Poland supports EU deal on Pillar Two global tax; Hungary blocks it
Poland backs EU deal on global tax, while Hungary blocks it during an Economic and Financial Affairs Council meeting. Hungary withdraws its support citing concerns over the economic impact of the Ukrainian war and uncertainties about the minimum tax’s early introduction. France expresses disappointment, highlighting Hungary’s previous backing. The directive demands unanimous approval from all member states.
In a turn of events at today’s Economic and Financial Affairs Council meeting (17 June 2022), Hungary has withdrawn its support for the proposed EU directive to implement Pillar Two of the OECD’s global minimum tax. Poland, which was the only country with reservations so far, announced its support for the compromise text – the third compromise text by the French candidacy (published 16 June 2022) since the start of the negotiations at ECOFIN.

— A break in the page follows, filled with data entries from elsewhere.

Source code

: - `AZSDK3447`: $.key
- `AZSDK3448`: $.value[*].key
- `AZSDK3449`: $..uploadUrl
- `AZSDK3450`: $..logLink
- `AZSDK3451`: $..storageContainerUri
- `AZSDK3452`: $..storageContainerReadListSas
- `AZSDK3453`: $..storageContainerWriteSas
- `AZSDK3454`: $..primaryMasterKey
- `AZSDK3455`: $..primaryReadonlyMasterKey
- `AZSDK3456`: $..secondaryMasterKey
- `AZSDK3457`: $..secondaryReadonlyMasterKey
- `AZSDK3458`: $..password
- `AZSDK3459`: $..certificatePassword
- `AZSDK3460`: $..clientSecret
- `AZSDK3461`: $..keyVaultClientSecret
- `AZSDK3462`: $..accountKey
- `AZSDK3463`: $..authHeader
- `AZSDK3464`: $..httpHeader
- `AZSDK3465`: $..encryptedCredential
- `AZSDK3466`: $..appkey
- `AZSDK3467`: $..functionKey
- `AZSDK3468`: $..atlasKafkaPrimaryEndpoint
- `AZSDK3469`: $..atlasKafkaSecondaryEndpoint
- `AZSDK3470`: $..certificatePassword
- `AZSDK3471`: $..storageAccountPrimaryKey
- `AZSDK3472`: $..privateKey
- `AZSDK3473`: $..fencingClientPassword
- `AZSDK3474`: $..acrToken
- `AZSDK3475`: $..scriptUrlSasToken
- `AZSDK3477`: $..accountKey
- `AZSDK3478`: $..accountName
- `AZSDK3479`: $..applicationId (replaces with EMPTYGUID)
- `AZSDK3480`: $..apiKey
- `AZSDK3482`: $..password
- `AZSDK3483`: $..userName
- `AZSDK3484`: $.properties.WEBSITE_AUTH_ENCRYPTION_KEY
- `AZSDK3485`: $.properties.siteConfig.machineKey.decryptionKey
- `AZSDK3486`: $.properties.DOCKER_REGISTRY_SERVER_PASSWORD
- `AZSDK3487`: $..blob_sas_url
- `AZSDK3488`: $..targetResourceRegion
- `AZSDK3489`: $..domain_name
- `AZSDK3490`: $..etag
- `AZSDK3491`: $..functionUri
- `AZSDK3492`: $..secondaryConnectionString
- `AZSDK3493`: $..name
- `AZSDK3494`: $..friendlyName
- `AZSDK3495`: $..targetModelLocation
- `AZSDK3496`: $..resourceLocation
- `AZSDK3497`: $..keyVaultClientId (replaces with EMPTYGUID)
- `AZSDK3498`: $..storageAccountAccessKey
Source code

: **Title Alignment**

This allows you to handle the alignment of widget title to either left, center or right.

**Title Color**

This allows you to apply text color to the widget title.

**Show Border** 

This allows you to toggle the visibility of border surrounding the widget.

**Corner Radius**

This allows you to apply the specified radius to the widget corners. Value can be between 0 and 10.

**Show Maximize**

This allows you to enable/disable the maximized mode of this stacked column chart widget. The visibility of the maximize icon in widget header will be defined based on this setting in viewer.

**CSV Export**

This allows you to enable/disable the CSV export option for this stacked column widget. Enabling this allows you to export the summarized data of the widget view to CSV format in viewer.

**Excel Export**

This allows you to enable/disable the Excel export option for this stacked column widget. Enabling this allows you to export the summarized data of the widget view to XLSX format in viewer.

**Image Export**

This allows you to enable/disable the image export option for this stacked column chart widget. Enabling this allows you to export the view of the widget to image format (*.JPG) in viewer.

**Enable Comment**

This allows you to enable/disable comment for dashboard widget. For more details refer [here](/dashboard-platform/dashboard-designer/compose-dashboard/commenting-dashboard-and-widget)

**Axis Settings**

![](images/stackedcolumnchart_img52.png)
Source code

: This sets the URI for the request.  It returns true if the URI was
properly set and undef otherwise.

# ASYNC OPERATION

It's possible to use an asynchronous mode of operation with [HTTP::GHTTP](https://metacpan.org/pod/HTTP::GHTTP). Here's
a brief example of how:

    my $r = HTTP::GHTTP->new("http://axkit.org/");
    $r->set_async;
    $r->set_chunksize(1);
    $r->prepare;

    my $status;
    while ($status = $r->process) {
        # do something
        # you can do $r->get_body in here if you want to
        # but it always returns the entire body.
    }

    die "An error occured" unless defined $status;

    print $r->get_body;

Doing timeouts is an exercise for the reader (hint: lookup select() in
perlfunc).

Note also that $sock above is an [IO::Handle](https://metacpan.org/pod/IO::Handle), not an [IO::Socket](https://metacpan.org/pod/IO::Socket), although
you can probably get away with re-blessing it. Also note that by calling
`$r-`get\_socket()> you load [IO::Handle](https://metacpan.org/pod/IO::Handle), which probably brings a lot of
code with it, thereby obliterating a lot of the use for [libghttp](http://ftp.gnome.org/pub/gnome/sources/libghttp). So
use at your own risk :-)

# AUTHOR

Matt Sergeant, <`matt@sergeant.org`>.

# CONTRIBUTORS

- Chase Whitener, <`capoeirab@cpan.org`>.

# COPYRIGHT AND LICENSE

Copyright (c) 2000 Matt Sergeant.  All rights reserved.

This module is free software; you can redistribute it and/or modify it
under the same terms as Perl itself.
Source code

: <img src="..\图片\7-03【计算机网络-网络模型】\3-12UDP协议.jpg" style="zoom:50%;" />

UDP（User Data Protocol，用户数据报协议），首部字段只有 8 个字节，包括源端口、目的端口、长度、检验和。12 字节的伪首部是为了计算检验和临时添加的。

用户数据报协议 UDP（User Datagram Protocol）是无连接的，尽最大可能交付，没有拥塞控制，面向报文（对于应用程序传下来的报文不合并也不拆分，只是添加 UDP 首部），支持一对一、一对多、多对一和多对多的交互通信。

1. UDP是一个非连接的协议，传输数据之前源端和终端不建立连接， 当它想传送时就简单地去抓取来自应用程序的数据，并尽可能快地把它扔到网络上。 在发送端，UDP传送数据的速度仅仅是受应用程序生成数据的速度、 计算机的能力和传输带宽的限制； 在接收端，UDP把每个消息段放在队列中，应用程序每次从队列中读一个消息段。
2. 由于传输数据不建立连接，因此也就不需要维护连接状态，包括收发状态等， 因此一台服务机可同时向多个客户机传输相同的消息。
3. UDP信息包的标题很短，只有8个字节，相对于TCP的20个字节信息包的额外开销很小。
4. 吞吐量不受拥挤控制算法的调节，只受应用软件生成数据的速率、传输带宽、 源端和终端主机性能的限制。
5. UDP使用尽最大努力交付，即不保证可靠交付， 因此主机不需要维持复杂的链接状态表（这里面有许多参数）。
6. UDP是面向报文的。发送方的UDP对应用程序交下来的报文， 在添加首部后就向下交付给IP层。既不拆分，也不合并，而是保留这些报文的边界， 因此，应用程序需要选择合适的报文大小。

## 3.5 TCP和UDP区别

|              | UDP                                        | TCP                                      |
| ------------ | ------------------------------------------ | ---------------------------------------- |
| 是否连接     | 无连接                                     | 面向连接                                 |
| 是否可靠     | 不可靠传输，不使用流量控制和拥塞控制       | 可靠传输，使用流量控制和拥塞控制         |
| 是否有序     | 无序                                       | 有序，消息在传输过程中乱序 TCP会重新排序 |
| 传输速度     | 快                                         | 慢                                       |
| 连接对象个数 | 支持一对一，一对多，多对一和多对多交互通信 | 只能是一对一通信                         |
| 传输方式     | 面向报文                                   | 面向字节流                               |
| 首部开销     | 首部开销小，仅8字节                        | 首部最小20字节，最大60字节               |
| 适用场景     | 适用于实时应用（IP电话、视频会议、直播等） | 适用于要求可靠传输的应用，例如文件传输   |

Hungarian Finance Minister Mihaly Varga explained his position by referring to ‘critical voices’ within the Hungarian Parliament. The parliament’s concerns related to the economic impact of the Ukrainian war, and the uncertain consequences that would flow from the introduction of the minimum tax at such an early stage.
In response, French Finance Minister Bruno le Maire said that Hungary had already supported the proposed directive at previous ECOFIN meetings.
The withdrawal of support by Hungary was expected, following earlier statements by the Hungarian parliament.
The directive requires the unanimous support of all EU member states to become law.